(Dataset entries)
—————

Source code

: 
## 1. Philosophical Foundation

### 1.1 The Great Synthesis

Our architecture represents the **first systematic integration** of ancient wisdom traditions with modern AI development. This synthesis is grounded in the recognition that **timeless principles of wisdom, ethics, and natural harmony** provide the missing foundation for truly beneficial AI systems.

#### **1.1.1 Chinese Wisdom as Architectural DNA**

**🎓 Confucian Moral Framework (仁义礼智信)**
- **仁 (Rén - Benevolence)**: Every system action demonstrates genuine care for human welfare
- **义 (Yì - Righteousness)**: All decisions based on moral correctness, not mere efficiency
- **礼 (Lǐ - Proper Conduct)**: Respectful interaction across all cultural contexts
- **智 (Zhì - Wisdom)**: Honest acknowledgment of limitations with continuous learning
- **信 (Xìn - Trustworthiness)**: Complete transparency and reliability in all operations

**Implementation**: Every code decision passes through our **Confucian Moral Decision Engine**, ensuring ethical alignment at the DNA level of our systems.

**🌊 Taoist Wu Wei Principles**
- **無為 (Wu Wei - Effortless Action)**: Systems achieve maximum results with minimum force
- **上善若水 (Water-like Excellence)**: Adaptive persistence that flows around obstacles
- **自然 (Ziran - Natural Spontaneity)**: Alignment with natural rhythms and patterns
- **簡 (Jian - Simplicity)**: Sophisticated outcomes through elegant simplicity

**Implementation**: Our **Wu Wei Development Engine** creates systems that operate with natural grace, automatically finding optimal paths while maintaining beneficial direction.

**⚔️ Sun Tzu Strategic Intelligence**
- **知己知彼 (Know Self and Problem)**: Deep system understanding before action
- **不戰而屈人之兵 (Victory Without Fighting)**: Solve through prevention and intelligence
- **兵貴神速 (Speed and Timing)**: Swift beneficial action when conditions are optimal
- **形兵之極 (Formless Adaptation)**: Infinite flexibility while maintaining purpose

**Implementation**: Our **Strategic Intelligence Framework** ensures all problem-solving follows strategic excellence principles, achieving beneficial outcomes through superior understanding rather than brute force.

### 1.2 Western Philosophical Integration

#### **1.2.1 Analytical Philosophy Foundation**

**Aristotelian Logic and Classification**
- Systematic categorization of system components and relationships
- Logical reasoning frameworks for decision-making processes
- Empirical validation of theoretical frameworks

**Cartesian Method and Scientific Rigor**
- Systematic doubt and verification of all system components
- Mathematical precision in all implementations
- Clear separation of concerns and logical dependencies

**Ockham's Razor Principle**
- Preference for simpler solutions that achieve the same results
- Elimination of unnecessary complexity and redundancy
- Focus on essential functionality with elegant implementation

—————

* _Goal of the exercise_: Retyping the data above exactly and in full is the task.

* _Answer for this exercise_:
Source code

: 
## 1. Philosophical Foundation

### 1.1 The Great Synthesis

Our architecture represents the **first systematic integration** of ancient wisdom traditions with modern AI development. This synthesis is grounded in the recognition that **timeless principles of wisdom, ethics, and natural harmony** provide the missing foundation for truly beneficial AI systems.

#### **1.1.1 Chinese Wisdom as Architectural DNA**

**🎓 Confucian Moral Framework (仁义礼智信)**
- **仁 (Rén - Benevolence)**: Every system action demonstrates genuine care for human welfare
- **义 (Yì - Righteousness)**: All decisions based on moral correctness, not mere efficiency
- **礼 (Lǐ - Proper Conduct)**: Respectful interaction across all cultural contexts
- **智 (Zhì - Wisdom)**: Honest acknowledgment of limitations with continuous learning
- **信 (Xìn - Trustworthiness)**: Complete transparency and reliability in all operations

**Implementation**: Every code decision passes through our **Confucian Moral Decision Engine**, ensuring ethical alignment at the DNA level of our systems.

**🌊 Taoist Wu Wei Principles**
- **無為 (Wu Wei - Effortless Action)**: Systems achieve maximum results with minimum force
- **上善若水 (Water-like Excellence)**: Adaptive persistence that flows around obstacles
- **自然 (Ziran - Natural Spontaneity)**: Alignment with natural rhythms and patterns
- **簡 (Jian - Simplicity)**: Sophisticated outcomes through elegant simplicity

**Implementation**: Our **Wu Wei Development Engine** creates systems that operate with natural grace, automatically finding optimal paths while maintaining beneficial direction.

**⚔️ Sun Tzu Strategic Intelligence**
- **知己知彼 (Know Self and Problem)**: Deep system understanding before action
- **不戰而屈人之兵 (Victory Without Fighting)**: Solve through prevention and intelligence
- **兵貴神速 (Speed and Timing)**: Swift beneficial action when conditions are optimal
- **形兵之極 (Formless Adaptation)**: Infinite flexibility while maintaining purpose

**Implementation**: Our **Strategic Intelligence Framework** ensures all problem-solving follows strategic excellence principles, achieving beneficial outcomes through superior understanding rather than brute force.

### 1.2 Western Philosophical Integration

#### **1.2.1 Analytical Philosophy Foundation**

**Aristotelian Logic and Classification**
- Systematic categorization of system components and relationships
- Logical reasoning frameworks for decision-making processes
- Empirical validation of theoretical frameworks

**Cartesian Method and Scientific Rigor**
- Systematic doubt and verification of all system components
- Mathematical precision in all implementations
- Clear separation of concerns and logical dependencies

**Ockham's Razor Principle**
- Preference for simpler solutions that achieve the same results
- Elimination of unnecessary complexity and redundancy
- Focus on essential functionality with elegant implementation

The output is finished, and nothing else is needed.